• [Work instruction]:
Repeat only the lines from the one holding "- Hiển thị PHP processes đang chạy" down to the last line of the listing below, including both of those lines.

• [Record extracts]:
^^^^^^^^
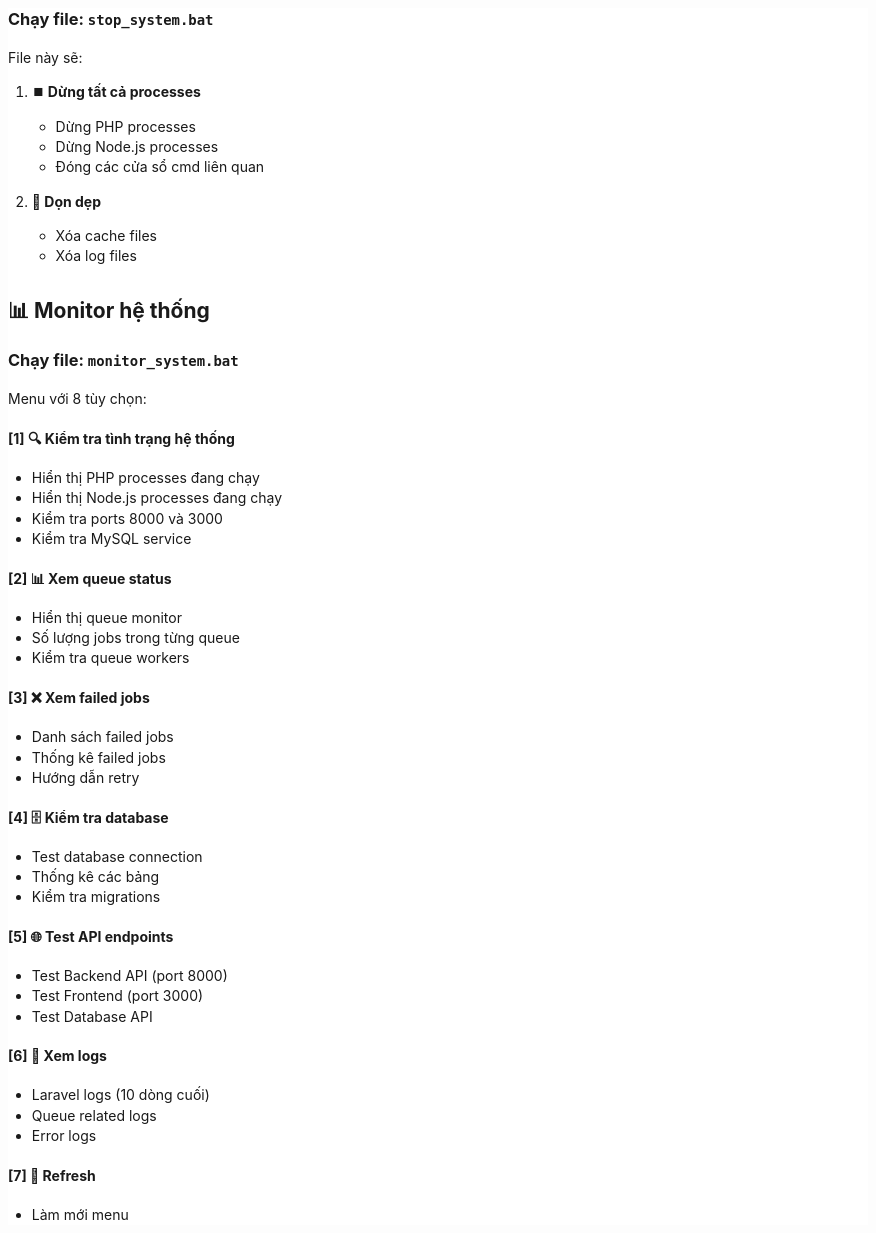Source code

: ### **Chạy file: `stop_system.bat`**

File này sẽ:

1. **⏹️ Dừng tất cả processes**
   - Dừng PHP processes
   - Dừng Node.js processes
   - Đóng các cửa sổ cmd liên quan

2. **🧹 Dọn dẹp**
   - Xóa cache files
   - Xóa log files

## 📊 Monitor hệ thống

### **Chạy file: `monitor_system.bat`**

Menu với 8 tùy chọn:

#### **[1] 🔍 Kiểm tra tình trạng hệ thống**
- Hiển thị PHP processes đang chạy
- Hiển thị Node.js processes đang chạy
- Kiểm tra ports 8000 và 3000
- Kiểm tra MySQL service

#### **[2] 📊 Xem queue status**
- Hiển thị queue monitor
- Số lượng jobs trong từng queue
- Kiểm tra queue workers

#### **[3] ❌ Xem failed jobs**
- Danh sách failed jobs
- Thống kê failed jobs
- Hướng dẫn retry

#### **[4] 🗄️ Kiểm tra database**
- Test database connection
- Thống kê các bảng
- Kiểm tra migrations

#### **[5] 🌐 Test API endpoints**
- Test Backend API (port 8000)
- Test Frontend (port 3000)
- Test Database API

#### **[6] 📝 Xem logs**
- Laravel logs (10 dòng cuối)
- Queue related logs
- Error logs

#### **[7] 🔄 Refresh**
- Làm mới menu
^^^^^^^^
• [Problem solution]:
- Hiển thị PHP processes đang chạy
- Hiển thị Node.js processes đang chạy
- Kiểm tra ports 8000 và 3000
- Kiểm tra MySQL service

#### **[2] 📊 Xem queue status**
- Hiển thị queue monitor
- Số lượng jobs trong từng queue
- Kiểm tra queue workers

#### **[3] ❌ Xem failed jobs**
- Danh sách failed jobs
- Thống kê failed jobs
- Hướng dẫn retry

#### **[4] 🗄️ Kiểm tra database**
- Test database connection
- Thống kê các bảng
- Kiểm tra migrations

#### **[5] 🌐 Test API endpoints**
- Test Backend API (port 8000)
- Test Frontend (port 3000)
- Test Database API

#### **[6] 📝 Xem logs**
- Laravel logs (10 dòng cuối)
- Queue related logs
- Error logs

#### **[7] 🔄 Refresh**
- Làm mới menu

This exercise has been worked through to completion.